Researchers are racing to detect Omicron, the latest SARS-CoV-2 variant of concern, by sequencing the genomes of coronaviruses infecting people. But surveillance through genomic sequencing can be slow and patchy, complicating the picture of how and where Omicron spreads.
One positive development is that researchers are sequencing more SARS-CoV-2 genomes than ever before. This is what enabled them to notice Omicron relatively swiftly. Last April — about 16 months into the pandemic — an online database belonging to the GISAID data-science initiative contained one million SARS-CoV-2 genomic sequences. Since then, researchers have submitted another five million sequences to GISAID in about eight months — a nearly tenfold rate increase (see ‘Genome explosion’). “We are in much better shape to find Omicron or any other emerging variant now,” says Kelly Wroblewski, director of infectious diseases at the Association of Public Health Laboratories in Silver Spring, Maryland.
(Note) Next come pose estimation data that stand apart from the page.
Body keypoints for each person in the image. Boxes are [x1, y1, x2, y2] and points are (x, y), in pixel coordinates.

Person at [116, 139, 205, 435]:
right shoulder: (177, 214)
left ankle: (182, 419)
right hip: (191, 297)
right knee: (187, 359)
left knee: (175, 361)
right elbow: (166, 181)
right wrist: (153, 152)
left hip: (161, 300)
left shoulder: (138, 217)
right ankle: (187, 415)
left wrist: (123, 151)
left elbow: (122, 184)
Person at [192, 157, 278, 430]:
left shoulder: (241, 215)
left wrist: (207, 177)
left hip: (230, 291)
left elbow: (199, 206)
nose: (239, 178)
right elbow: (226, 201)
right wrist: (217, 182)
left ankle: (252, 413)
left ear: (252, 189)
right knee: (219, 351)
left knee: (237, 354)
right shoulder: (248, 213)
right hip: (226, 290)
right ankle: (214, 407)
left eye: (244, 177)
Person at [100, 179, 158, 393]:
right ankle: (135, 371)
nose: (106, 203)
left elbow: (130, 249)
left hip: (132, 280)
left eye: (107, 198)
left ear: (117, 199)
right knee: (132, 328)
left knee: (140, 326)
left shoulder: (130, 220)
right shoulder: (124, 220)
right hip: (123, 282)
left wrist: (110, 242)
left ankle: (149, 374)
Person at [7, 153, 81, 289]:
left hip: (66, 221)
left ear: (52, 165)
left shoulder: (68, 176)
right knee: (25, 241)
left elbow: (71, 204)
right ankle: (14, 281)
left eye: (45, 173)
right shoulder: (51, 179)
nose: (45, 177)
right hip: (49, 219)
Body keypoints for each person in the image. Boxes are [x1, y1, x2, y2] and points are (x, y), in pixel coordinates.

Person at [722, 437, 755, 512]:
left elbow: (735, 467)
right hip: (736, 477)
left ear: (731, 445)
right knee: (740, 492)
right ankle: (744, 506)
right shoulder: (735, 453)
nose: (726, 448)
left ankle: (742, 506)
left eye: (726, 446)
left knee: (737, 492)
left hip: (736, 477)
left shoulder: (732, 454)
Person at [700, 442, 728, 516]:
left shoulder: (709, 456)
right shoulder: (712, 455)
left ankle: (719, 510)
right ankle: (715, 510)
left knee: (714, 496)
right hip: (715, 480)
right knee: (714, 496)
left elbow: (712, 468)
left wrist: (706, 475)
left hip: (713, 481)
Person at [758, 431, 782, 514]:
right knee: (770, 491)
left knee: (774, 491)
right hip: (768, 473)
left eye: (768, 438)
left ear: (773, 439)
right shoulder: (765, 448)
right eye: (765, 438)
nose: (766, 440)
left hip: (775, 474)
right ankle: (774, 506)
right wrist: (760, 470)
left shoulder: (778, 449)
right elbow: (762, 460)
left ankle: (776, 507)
Yet researchers warn that there are still troubling gaps in sequencing data that make any interpretation of a variant’s movement fraught. “The numbers are complex, and there are so many caveats,” Wroblewski says. For one, some countries don’t have the laboratory capacity to sequence pathogen genomes, so it might look like those places have no variants, when in fact the mutated viruses are spreading under the radar.
Sequencing rates vary within countries, as well, yielding an uneven picture of how a variant is spreading within a nation’s borders. For instance, 10 US states have sequenced less than 2% of the coronaviruses infecting people who tested positive for COVID-19 in those states in the past month, according to sequences posted at GISAID. By contrast, Wyoming, Colorado and Vermont sequenced more than 10% of their positive cases over the same time frame (see ‘States of surveillance’).
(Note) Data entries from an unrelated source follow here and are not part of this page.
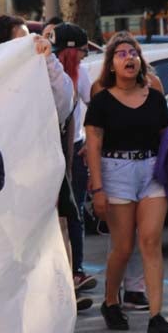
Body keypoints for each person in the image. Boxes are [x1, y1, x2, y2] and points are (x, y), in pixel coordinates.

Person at [0, 15, 79, 333]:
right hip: (0, 178)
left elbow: (65, 104)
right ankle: (13, 331)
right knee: (13, 255)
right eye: (20, 39)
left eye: (29, 38)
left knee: (48, 253)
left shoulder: (42, 69)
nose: (29, 43)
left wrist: (48, 59)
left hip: (41, 174)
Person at [85, 34, 168, 333]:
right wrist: (98, 189)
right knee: (123, 247)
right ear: (111, 64)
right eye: (121, 53)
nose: (129, 58)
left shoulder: (154, 93)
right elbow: (93, 144)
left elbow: (165, 132)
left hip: (152, 170)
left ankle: (156, 314)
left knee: (151, 241)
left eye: (134, 53)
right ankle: (111, 301)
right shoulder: (101, 98)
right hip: (116, 171)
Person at [50, 24, 95, 292]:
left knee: (73, 213)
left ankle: (75, 269)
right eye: (81, 52)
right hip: (48, 150)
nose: (83, 58)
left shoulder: (83, 75)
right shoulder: (45, 72)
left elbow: (97, 107)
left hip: (73, 149)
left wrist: (91, 141)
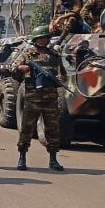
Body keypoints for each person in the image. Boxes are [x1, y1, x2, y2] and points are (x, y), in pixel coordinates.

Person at [11, 25, 66, 171]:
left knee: (53, 129)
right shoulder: (27, 55)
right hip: (32, 96)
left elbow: (63, 74)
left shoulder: (54, 55)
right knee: (26, 129)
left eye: (45, 38)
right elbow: (13, 69)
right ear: (35, 40)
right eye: (40, 38)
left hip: (50, 98)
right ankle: (22, 157)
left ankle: (53, 159)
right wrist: (21, 68)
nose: (43, 41)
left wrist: (60, 78)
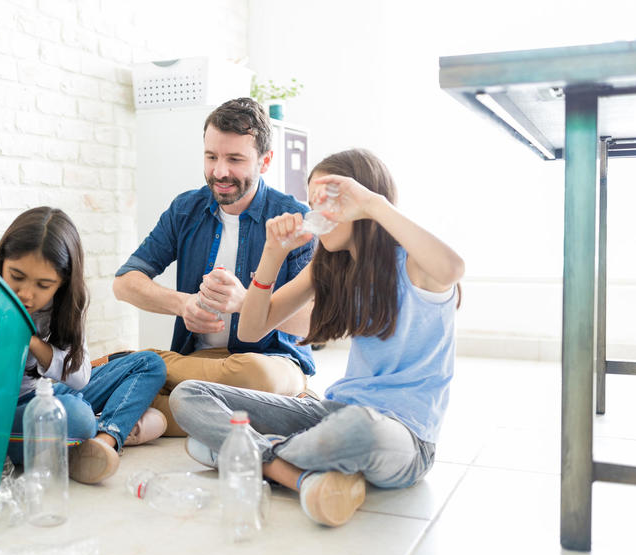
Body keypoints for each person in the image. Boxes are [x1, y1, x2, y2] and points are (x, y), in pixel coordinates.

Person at [169, 148, 464, 527]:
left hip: (402, 437)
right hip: (333, 414)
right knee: (189, 394)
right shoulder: (330, 265)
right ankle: (297, 473)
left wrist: (373, 204)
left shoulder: (413, 263)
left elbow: (453, 268)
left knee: (358, 428)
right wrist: (273, 254)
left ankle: (245, 455)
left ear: (363, 203)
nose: (314, 216)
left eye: (328, 204)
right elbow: (251, 329)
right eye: (311, 204)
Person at [113, 97, 317, 436]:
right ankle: (157, 407)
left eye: (234, 159)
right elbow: (124, 282)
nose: (219, 172)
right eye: (211, 157)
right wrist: (183, 303)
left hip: (271, 364)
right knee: (237, 398)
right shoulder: (185, 210)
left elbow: (314, 321)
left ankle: (141, 374)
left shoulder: (293, 218)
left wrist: (248, 303)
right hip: (200, 362)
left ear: (265, 161)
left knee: (257, 377)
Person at [0, 206, 169, 484]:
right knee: (78, 417)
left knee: (149, 363)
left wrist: (30, 341)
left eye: (44, 284)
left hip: (41, 394)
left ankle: (101, 440)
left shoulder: (63, 305)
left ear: (61, 283)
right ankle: (101, 431)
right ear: (2, 260)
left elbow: (80, 377)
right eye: (16, 276)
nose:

But even if a location is sequencing many of its positive cases, variants could still slip by if testing is poor or biased. “It’s easy to sequence 100% of your cases if you only test a few people to begin with,” explains Jennifer Nuzzo, an epidemiologist at Johns Hopkins University in Baltimore, Maryland. For example, some countries mainly test international travelers. Even if they sequence all of those samples, they might miss a concerning variant that is circulating domestically.
Minding the data gap
Faced with such surveillance challenges, epidemiologist Sam Scarpino and his colleagues at the Pandemic Prevention Institute at the Rockefeller Foundation in Washington DC have been seeking new ways to understand the spread of variants. One method is to use a model they’ve developed to estimate how prevalent Omicron would need to be in a given locality before it would be detected by public-health officials, given the state of testing and sequencing in that particular area. Omicron would need to be relatively common for researchers to identify it in a place with little surveillance, for example.
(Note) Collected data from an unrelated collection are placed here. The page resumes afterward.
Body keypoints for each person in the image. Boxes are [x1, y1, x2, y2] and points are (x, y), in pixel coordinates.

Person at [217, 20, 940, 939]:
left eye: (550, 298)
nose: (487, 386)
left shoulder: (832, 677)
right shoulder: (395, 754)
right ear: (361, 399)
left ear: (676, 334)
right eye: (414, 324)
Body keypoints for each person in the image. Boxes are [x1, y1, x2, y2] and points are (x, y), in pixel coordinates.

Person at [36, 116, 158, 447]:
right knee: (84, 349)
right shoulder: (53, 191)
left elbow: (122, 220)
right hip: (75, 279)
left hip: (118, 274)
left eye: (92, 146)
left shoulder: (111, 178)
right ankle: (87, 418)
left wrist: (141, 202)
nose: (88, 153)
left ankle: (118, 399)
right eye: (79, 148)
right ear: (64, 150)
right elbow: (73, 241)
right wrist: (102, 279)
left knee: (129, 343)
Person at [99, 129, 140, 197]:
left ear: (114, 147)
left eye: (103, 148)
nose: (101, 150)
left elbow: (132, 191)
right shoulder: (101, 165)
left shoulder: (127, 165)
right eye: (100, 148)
The team is also constructing timelines using Omicron reports that are uploaded to GISAID each day, to draw a clearer picture of detection. They order sequences on the basis of the dates that the samples were collected — rather than when they appear online in the database. Timing can be confusing because weeks might pass between when a person tests positive for the coronavirus and when a sample is shipped to a genomics lab, sequenced and then reported online and to authorities. For example, according to data that was on GISAID as of 9 December, the first person known to have been infected with Omicron was sampled in South Africa on 8 November, about three weeks before the viral sequence for that particular sample was posted online — and nearly two weeks before South Africa’s first report of Omicron. Since then, more data have streamed in, and a new sequence of Omicron dates back to a sample that had been collected in South Africa on 5 November. In contrast, hardly two days passed between sampling the first person known to have been infected in Spain and sequencing (see ‘Sequence of events’).
Dave Luo, a data scientist who advises Rockefeller’s pandemic institute, warns that this type of timeline can’t alone determine how Omicron is spreading. To do that, scientists must compare the genetic codes of different SARS-CoV-2 sequences, building an evolutionary tree that shows how closely related one virus is to another. Genomic epidemiologists, such as those working on the Nextstrain project, are currently conducting these sorts of analyses.
All of these studies are evolving daily as new Omicron sequences pour in from around the world. A hint of how fast this field is moving can be seen in the rapid rise in genomes reported after the World Health Organization named Omicron a variant of concern on 26 November. Soon after the agency’s announcement, 15 countries submitted 187 genomic sequences belonging to Omicron to GISAID. By 14 December, 55 countries had shared 4,265 Omicron sequences. The figures are on course to balloon further — but Luo warns that’s not necessarily representative of how fast the variant is spreading. Many testing centres are preferentially sequencing samples after a simple, fast genotyping test picks up a possible signal for Omicron — a particular amino acid in the gene for its spike protein. As a result, Omicron might be overrepresented among SARS-CoV-2 genome sequences right now.
Genomic information is biased and messy in so many ways, Luo says. “We have to be careful about what we take away from any one source of data.”